DIRHA students taking part in the final seminar of the year.

The newly launched Center for Racial Justice at UC Irvine has received a $684,000 grant to support student-focused programming aimed at reducing hate and extremism. As the campus hub for award-winning programs including the Center for Truth & Racial Healing, the Diversity, Inclusion and Racial Healing Ambassador program, and the Deconstructing Diversity Initiative, the center supports a community-based, intergenerational approach to social justice. Funding received will support program operations for two years and allow for new, expanded lessons on using multimedia to combat hate and extremism.

“This grant comes at a critical time when hate and extremism in an increasingly divided society is taking dangerous root,” says center director Teresa Neighbors.
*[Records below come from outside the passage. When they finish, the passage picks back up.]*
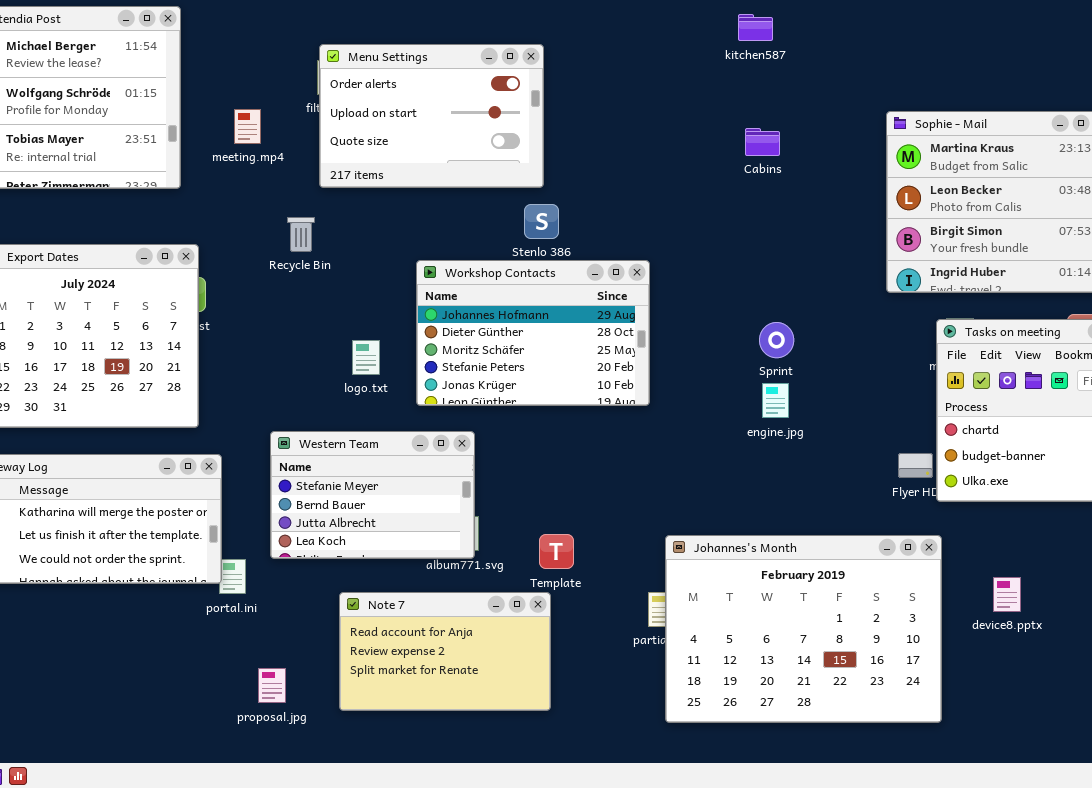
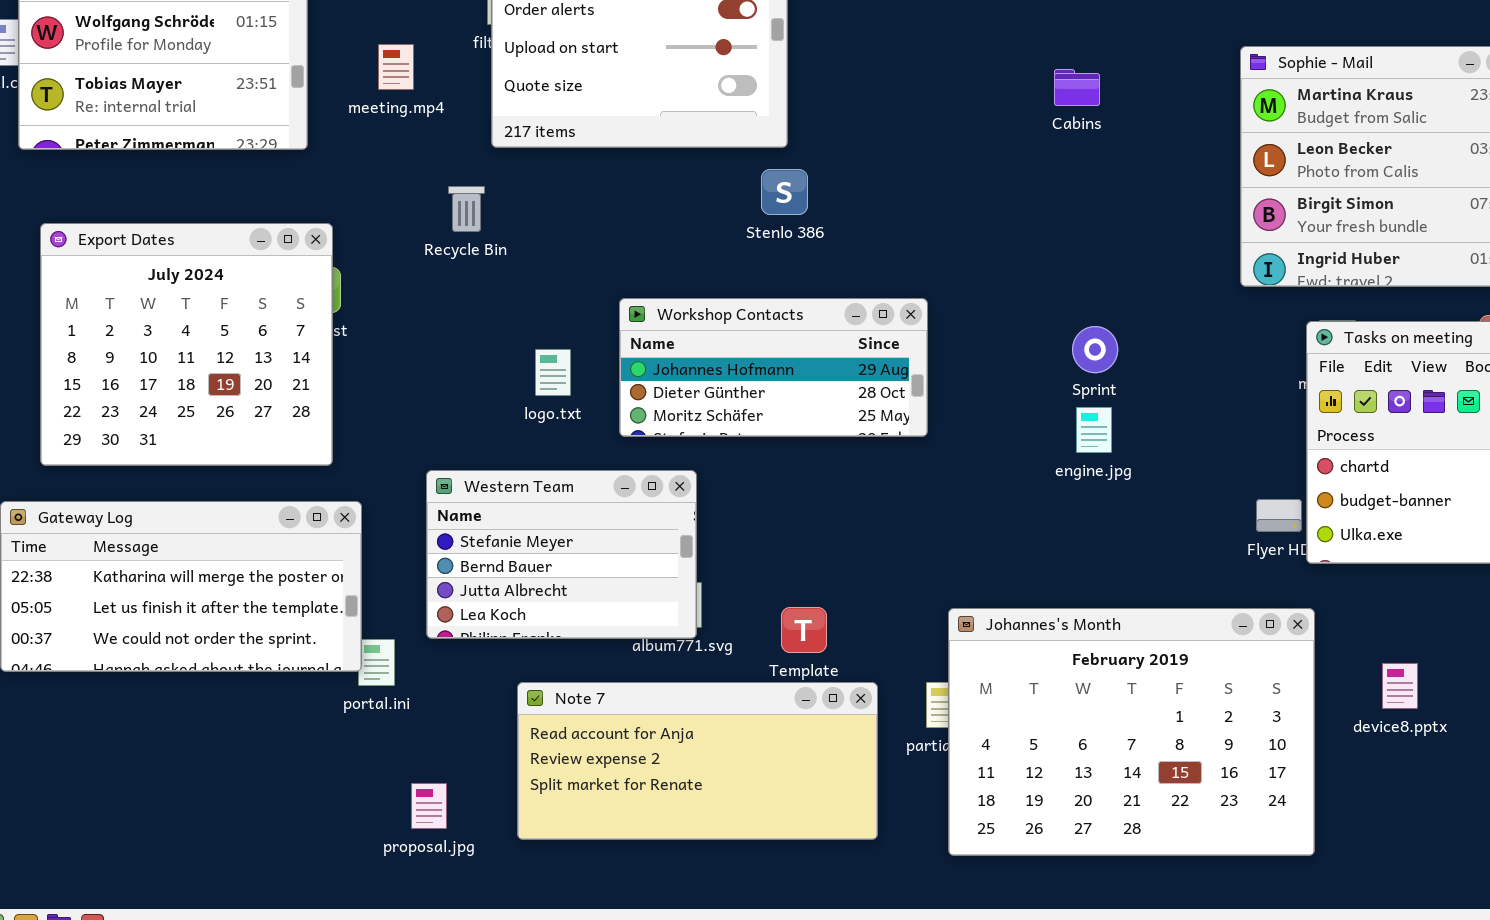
Workshop Contacts: [416,260,650,406] -> [619,298,928,437], resized
Note 7: [339,592,551,711] -> [517,682,878,840], resized

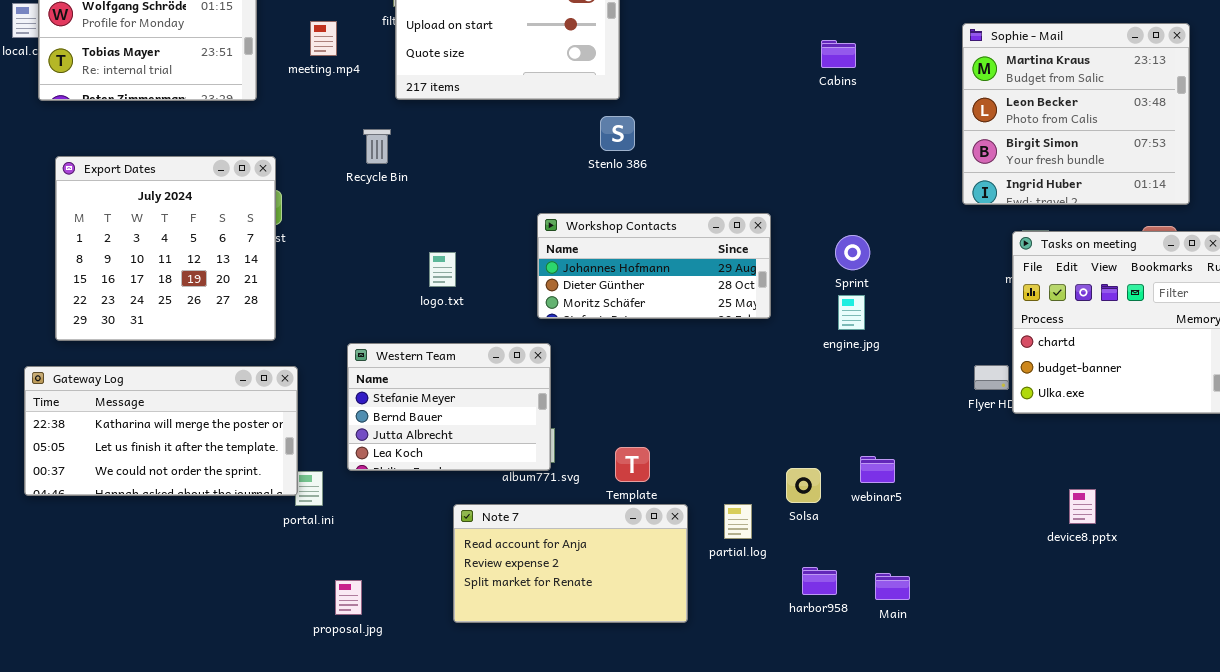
Workshop Contacts: [619,298,928,437] -> [537,213,771,319], moved
Johannes's Month: [948,608,1315,856] -> none, closed
Note 7: [517,682,878,840] -> [453,504,688,623], resized

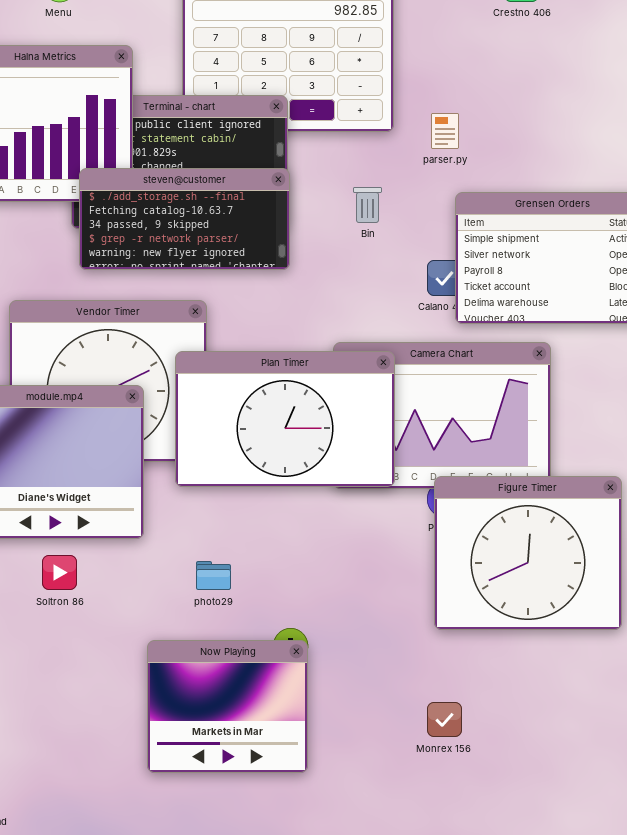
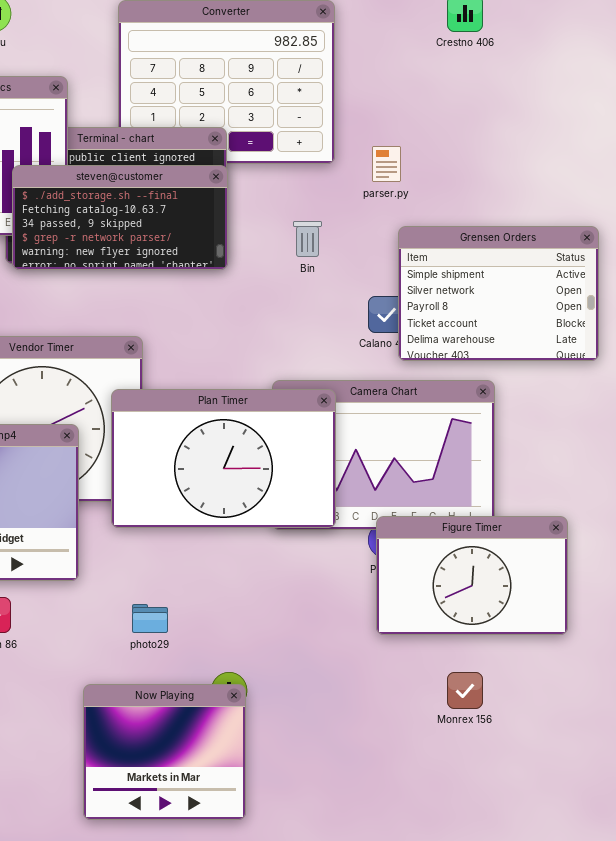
steven@customer: [79,168,290,270] -> [12,165,228,270], moved
Figure Timer: [434,476,622,630] -> [376,516,568,635], resized
Monrex 156: [427,702,462,737] -> [447,672,483,709], moved

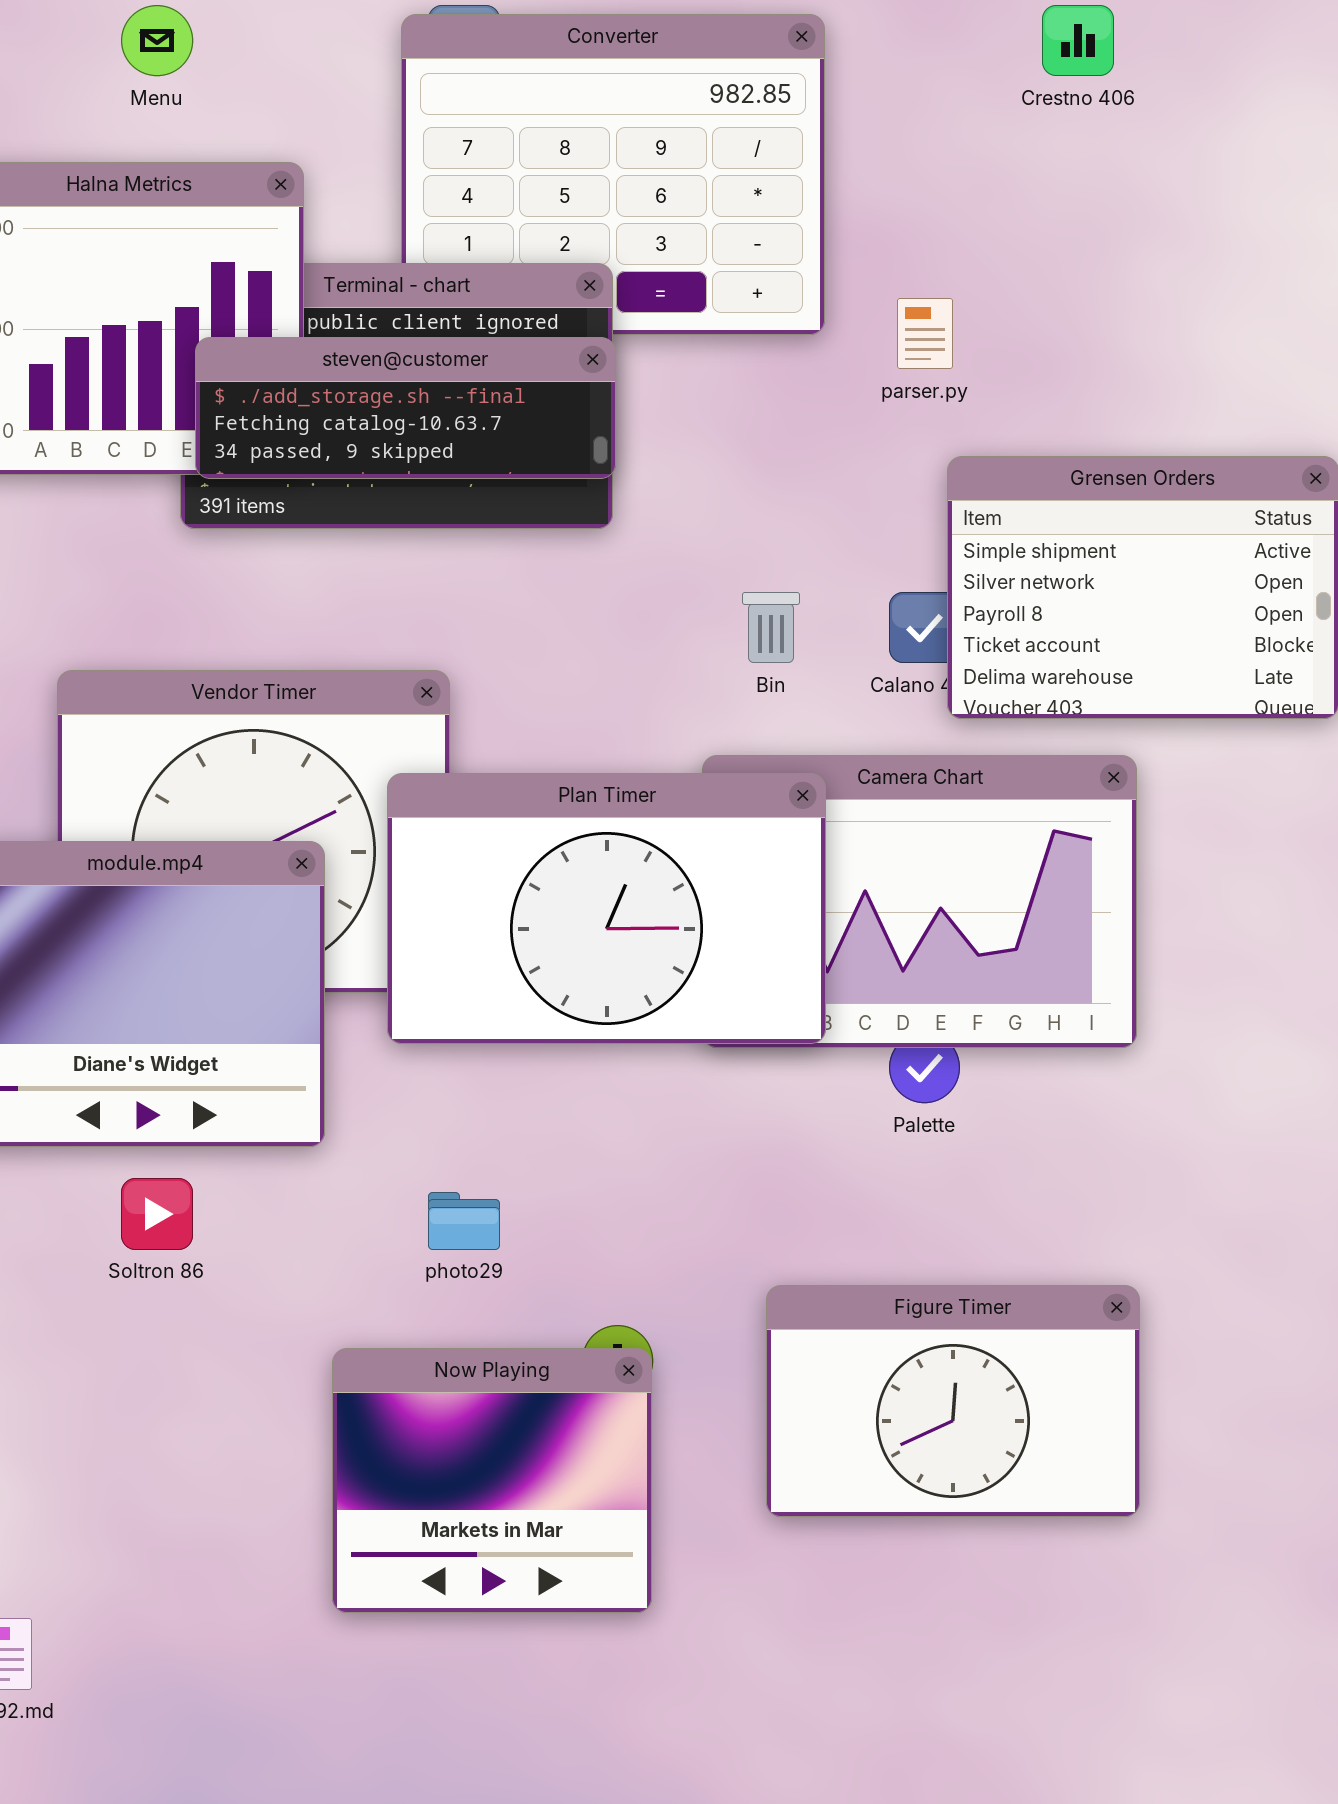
steven@customer: [12,165,228,270] -> [195,337,616,479], resized
Bin: [293,221,322,257] -> [742,592,800,663], moved
Figure Timer: [376,516,568,635] -> [766,1285,1140,1517], moved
Efforts currently underway under the center umbrella include the DDI experiential learning opportunity that allows enrolled Anteaters the opportunity to take part in an intensive educational program focused on racial issues central to U.S. society. Designed for students by students in collaboration with faculty, the program creates a safe space for diverse undergraduates to learn and engage across differences, with a particular focus on examining structures of power and privilege, equity, and social justice. Participants travel to sites of historical and contemporary importance to the experience of race in America to deepen their learning and to gain insights from those working on the ground to address issues of race in their communities, after which they develop and implement community projects to address issues related to race and drive healing in their communities.  The DDI fellows also serve as mentors to high school participants of DIRHA.  In this leadership program, high school youth attend UCI faculty- and staff-led UCI seminars, where they learn about topics spanning race, gender, and religion with the support of their DDI fellow mentors who guide them through discussions to help make materials more digestible, thought-provoking, and age-appropriate for diversity-focused projects they implement within their schools. This year, DIRHA is active in 10 Orange County high schools from San Juan Capistrano to Huntington Beach. With newly received funding, students will be able to apply what they learn in DIRHA to reduce hate and extremism in favor of connected and thriving communities.

“Youth have a great deal of power to act as pillars for communities of belonging for all,” says Neighbors. “We are excited about this opportunity to galvanize the creativity and leadership capacity of Orange County youth.”

Funding for this work began in October and runs through September 2025.

-pictured: DDI students on an experiential learning trip to the Bay Area. DIRHA students taking part in the final seminar of the year.